Realisasikan Lebih Cepat Pengembangan dan Inovasi
DALAM kondisi pandemi, semua pelaku usaha di berbagai sektor sedang fokus untuk bertahan. Fokus untuk survive dengan bisnis masing-masing
Tapi, harus dipahami, tantangan tidak berhenti di situ. Lebih dari sekadar survive, pelaku usaha harus beradaptasi, bertransformasi, dan berinovasi. Pengembangan demi pengembangan harus terus dilakukan di tengah situasi new normal yang tidak bisa diprediksi selesainya.
Sebelum terjadi pandemi Covid-19, pengusaha sudah dihadapkan pada tantangan digitalisasi. Digitalisasi membuat peta produksi, peta pemasaran, dan berbagai tatanan di market berubah. Menghadapi tantangan itu saja, pengusaha sudah wajib untuk melakukan adaptasi dan development.
Kemudian, ditambah datangnya pandemi Covid-19 yang tidak bisa kita prediksi kapan berakhir. Hal itu secara tidak langsung akan mempercepat, akan mendorong secara paksa pelaku-pelaku usaha untuk melakukan pengembangan lebih cepat. Merealisasikan inovasi-inovasinya dengan lebih cepat.
Adaptasi dan development tersebut, misalnya, di sektor ritel. Saat ini pelaku usaha concern pada standar baru untuk layanan customer dengan mengedepankan faktor kesehatan seperti menyediakan spot delivery service di luar toko. Dari sisi produk, peritel seperti di sektor food and beverages juga mulai melakukan inovasi pada produknya. Misalnya, kopi yang dijual dalam kemasan 1 liter dianggap menjadi jawaban kebutuhan konsumen yang tidak bisa minum kopi di kafe karena kebijakan social distancing.
Lalu, industri garmen yang membuat produk yang sesuai dan relevan dengan kebutuhan ’’di rumah saja’’. Berbagai pelaku UMKM juga sudah semakin serius untuk mengulik penetrasi penjualan omnichannel, yakni offline dan online.
Berkembang di tengah pandemi akan menjadi modal penting bagi pelaku usaha yang saat ini menghadapi kondisi serba menantang. Pasar ekspor yang digadanggadang menjadi peluang alternatif juga sebenarnya tidak semudah yang dibayangkan. Ekonomi negara yang menjadi mitra dagang Indonesia, ambil saja contoh Uni Eropa dan Amerika, juga drop lebih dari 45 persen.
Maka, tepat jika disebutkan bahwa pelaku usaha saat ini berharap banyak pada dua hal.
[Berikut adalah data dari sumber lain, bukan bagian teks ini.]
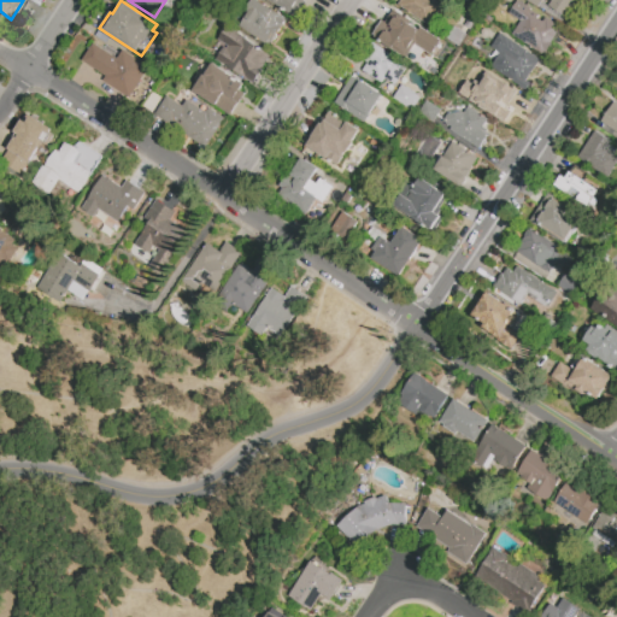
[(270,47),(240,27),(247,17),(248,17),(251,12),(248,10),(254,0),(257,0),(276,13),(276,12),(285,17),(283,18),(286,21),(272,40),(274,41),(270,47)]
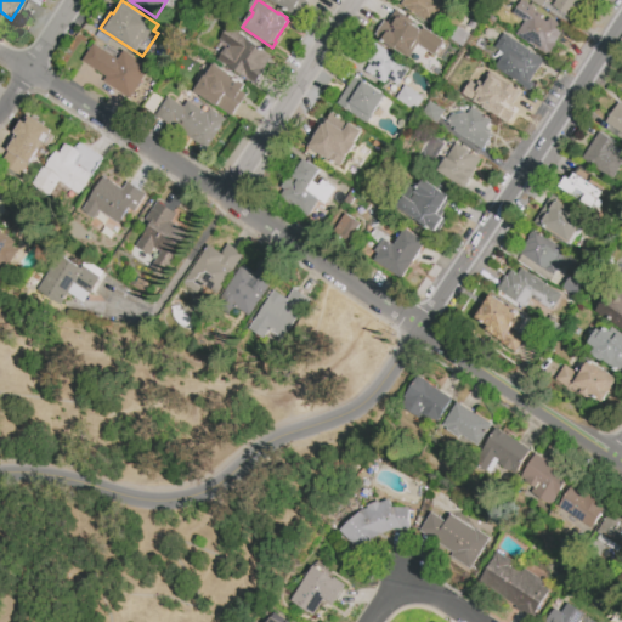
[(306,0),(267,0),(299,16),(306,0)]
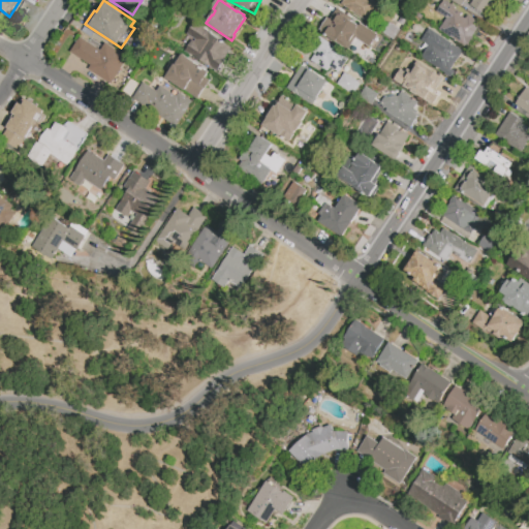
[(344,0),(371,0),(380,5),(368,24),(345,8),(346,7),(342,4),(344,0)]
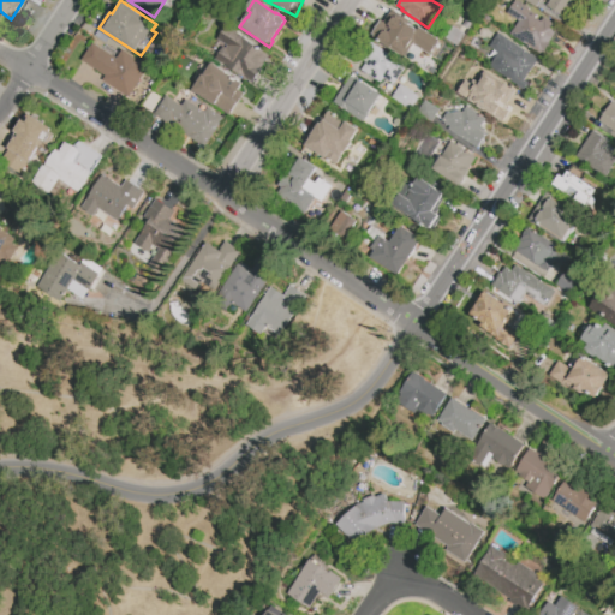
[(508,15),(517,0),(530,9),(529,11),(531,13),(530,15),(531,16),(533,13),(537,16),(536,18),(542,22),(544,17),(560,28),(545,51),(542,48),(538,52),(511,34),(519,22),(508,15)]
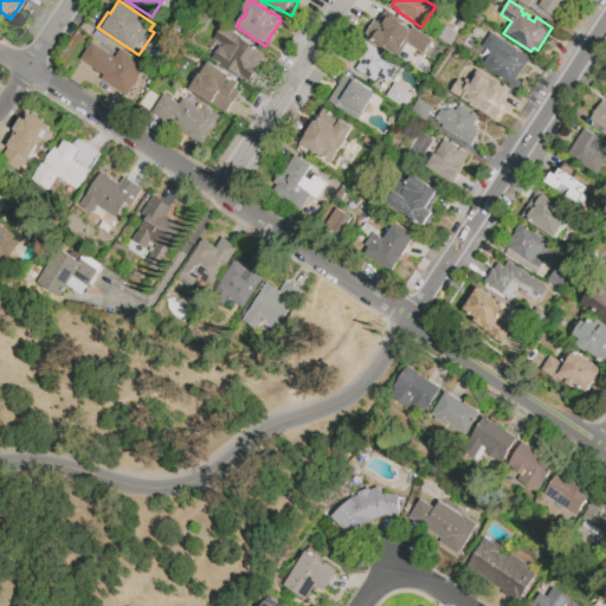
[(572,0),(560,21),(539,8),(542,2),(537,0),(572,0)]
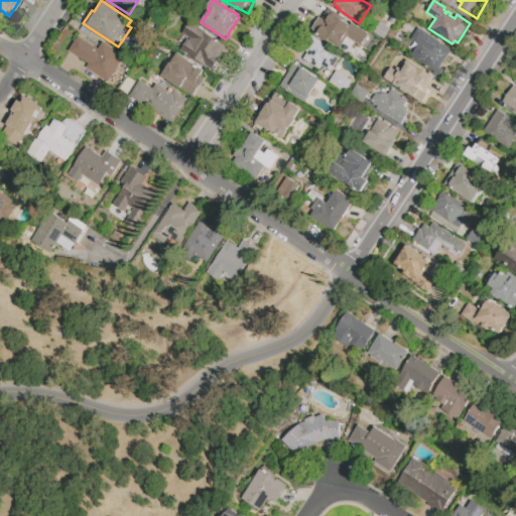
[(318,34),(324,27),(325,27),(326,26),(328,27),(330,25),(329,24),(330,22),(328,21),(332,14),(334,15),(335,14),(343,19),(351,25),(353,22),(371,34),(363,46),(362,45),(361,46),(355,42),(350,49),(348,48),(347,49),(342,46),(341,48),(318,34)]
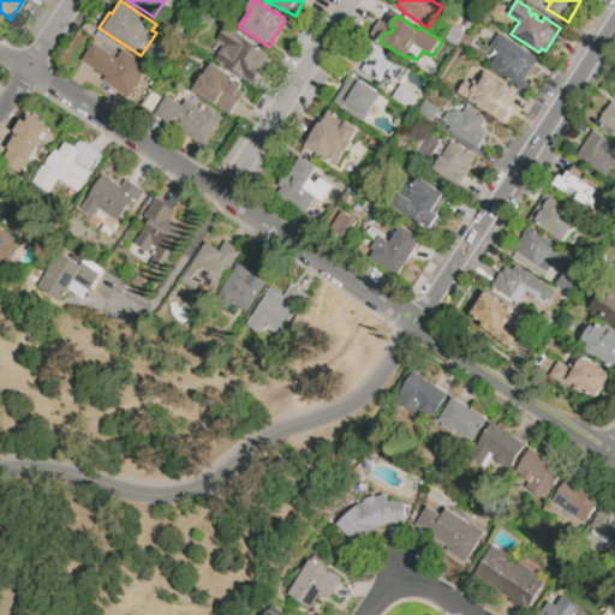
[(225,47),(227,48),(228,47),(218,40),(227,27),(258,47),(257,48),(269,57),(252,83),(245,77),(244,78),(215,60),(225,47)]
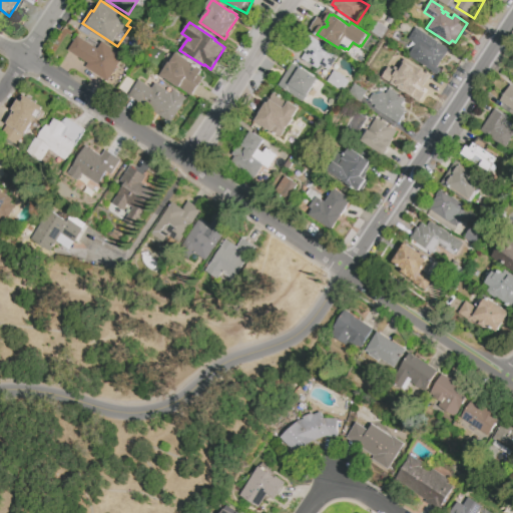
[(416,27),(437,41),(450,50),(439,67),(442,69),(439,75),(427,67),(425,70),(407,58),(416,43),(409,39),(416,27)]
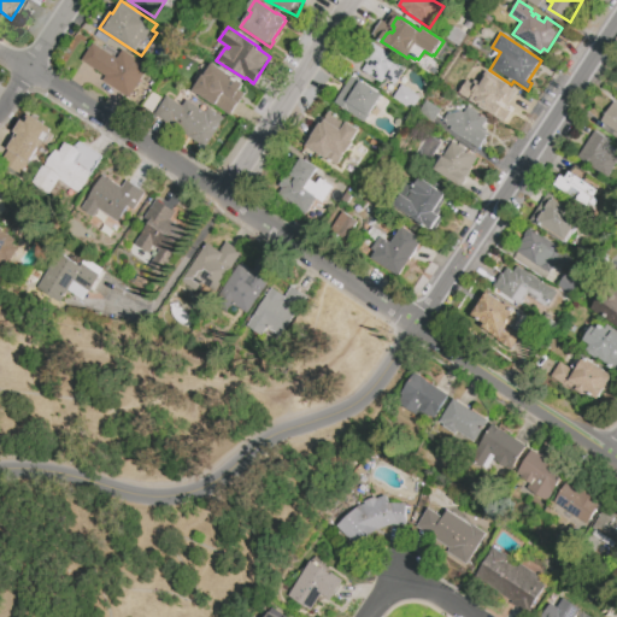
[(406,70),(397,86),(386,80),(383,83),(363,71),(369,63),(362,59),(372,42),(389,52),(389,53),(398,58),(395,63),(406,70)]
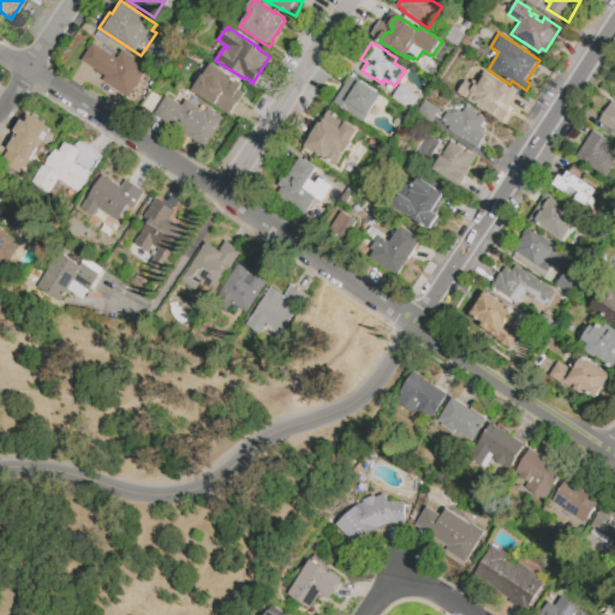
[(149,66),(130,96),(105,79),(107,76),(83,60),(94,43),(118,59),(124,51),(149,66)]
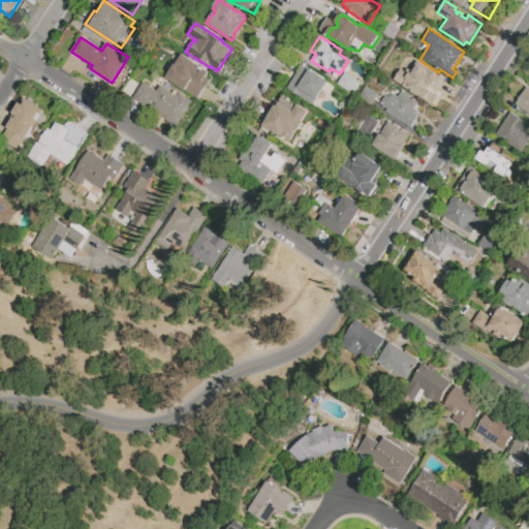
[(166,79),(176,64),(177,65),(183,55),(197,64),(196,65),(205,71),(206,69),(210,72),(208,76),(212,80),(206,89),(205,88),(197,99),(166,79)]
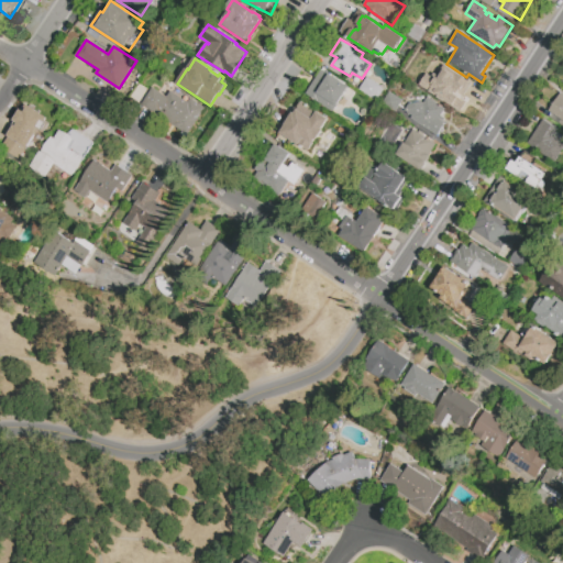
[(418,84),(426,74),(430,76),(432,74),(438,76),(442,70),(439,68),(442,65),(470,83),(463,96),(467,99),(459,114),(437,98),(418,84)]
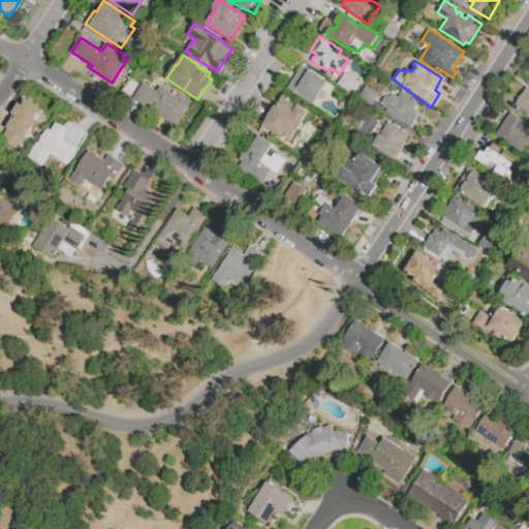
[(329,82),(313,105),(294,94),(310,70),(329,82)]
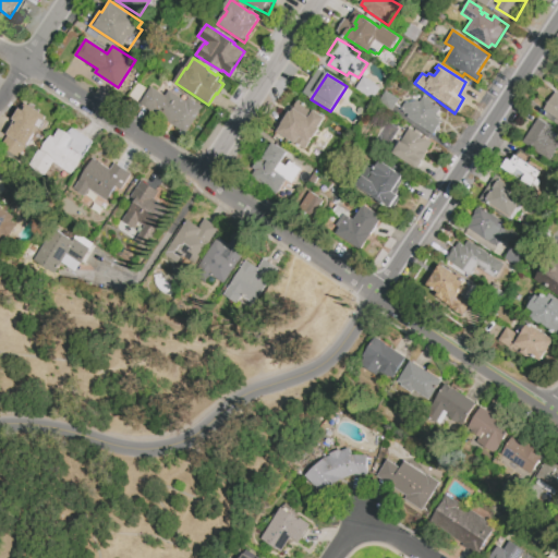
[(364,76),(381,87),(374,99),(356,88),(364,76)]
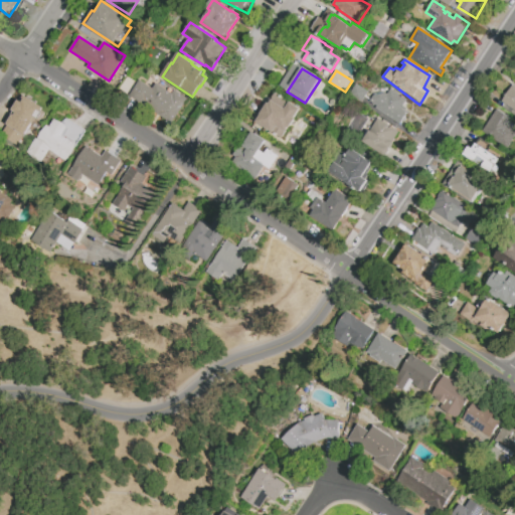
[(131,93),(139,79),(153,89),(156,83),(172,94),(175,90),(188,99),(174,122),(137,98),(138,97),(131,93)]
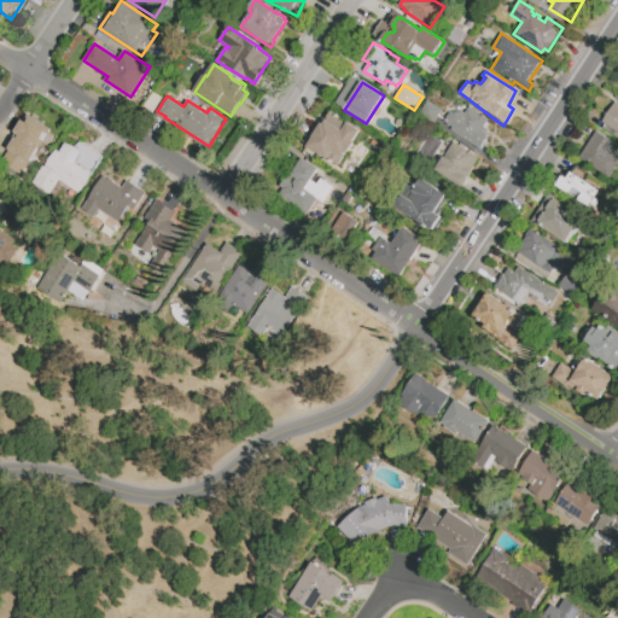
[(427,100),(442,110),(433,123),(419,114),(427,100)]
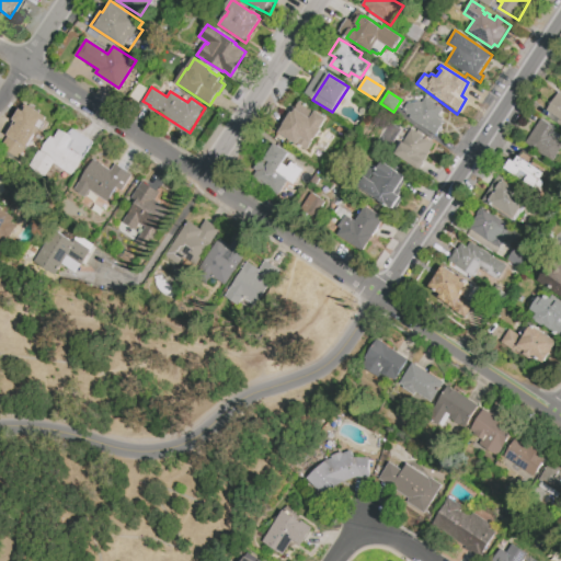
[(544,116),(560,124),(560,98),(553,95),(544,116)]
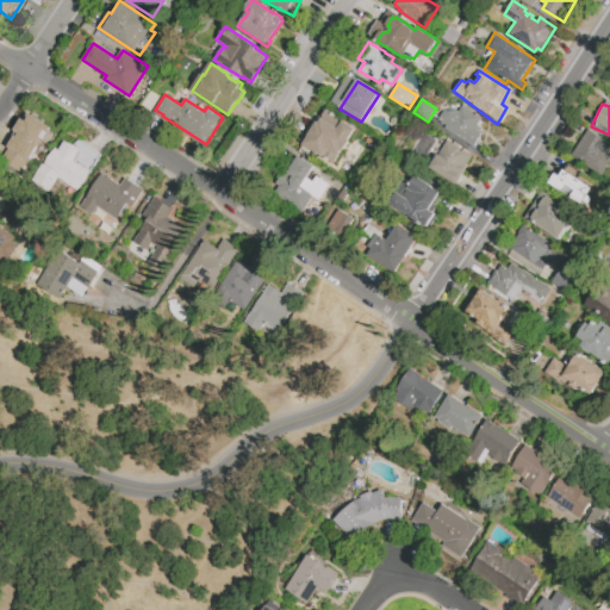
[(462,106),(481,118),(478,124),(483,128),(480,132),(483,134),(474,148),(446,129),(447,126),(437,120),(442,113),(456,111),(459,112),(462,106)]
Yaitu, penanganan pandemi yang efektif dan penciptaan permintaan dalam negeri.
Di negara lain seperti Jepang dan Jerman, pemerintah memberikan bantuan langsung kepada masyarakat supaya mereka punya kemampuan belanja. Di sana, metode tersebut berhasil meski sejatinya perekonomian masih defisit.
Di Indonesia, bantuan langsung yang diberikan kepada pekerja merupakan sesuatu yang baik. Tapi, itu bergantung realisasinya. Apakah bantuan tersebut berhasil meningkatkan konsumsi, kita belum lihat dampaknya. Menggerakkan daya beli di Indonesia merupakan pekerjaan yang kompleks. Apalagi, dalam rakernas Kadin Bidang Tenaga Kerja dan Hubungan Industrial terungkap bahwa sedikitnya 6,4 juta pekerja mayoritas dirumahkan dan di-PHK saat PSBB masih diberlakukan.
Kembali soal transformasi, sejalan dengan pengusaha yang perlu untuk adaptasi dan men-develop bisnisnya, transformasi birokrasi juga menjadi sesuatu yang vital. Birokrasi juga harus ikut bertransformasi supaya kita bisa survive dan berkembang bersama dalam masa pandemi. Perizinan, pengurusan prosedur, dan kemudahan-kemudahan lain juga harus diupayakan pemerintah supaya pengembangan pelaku usaha mendapat dukungan.
Kinerja sejumlah kementerian cenderung biasa-biasa saja saat krisis ini. Contohnya, perizinan impor masih sering lambat. Komite Penanganan Covid-19 dan PEN (Pemulihan Ekonomi Nasional) dalam hal ini diharapkan ikut mendorong solusi-solusi untuk kendala tersebut.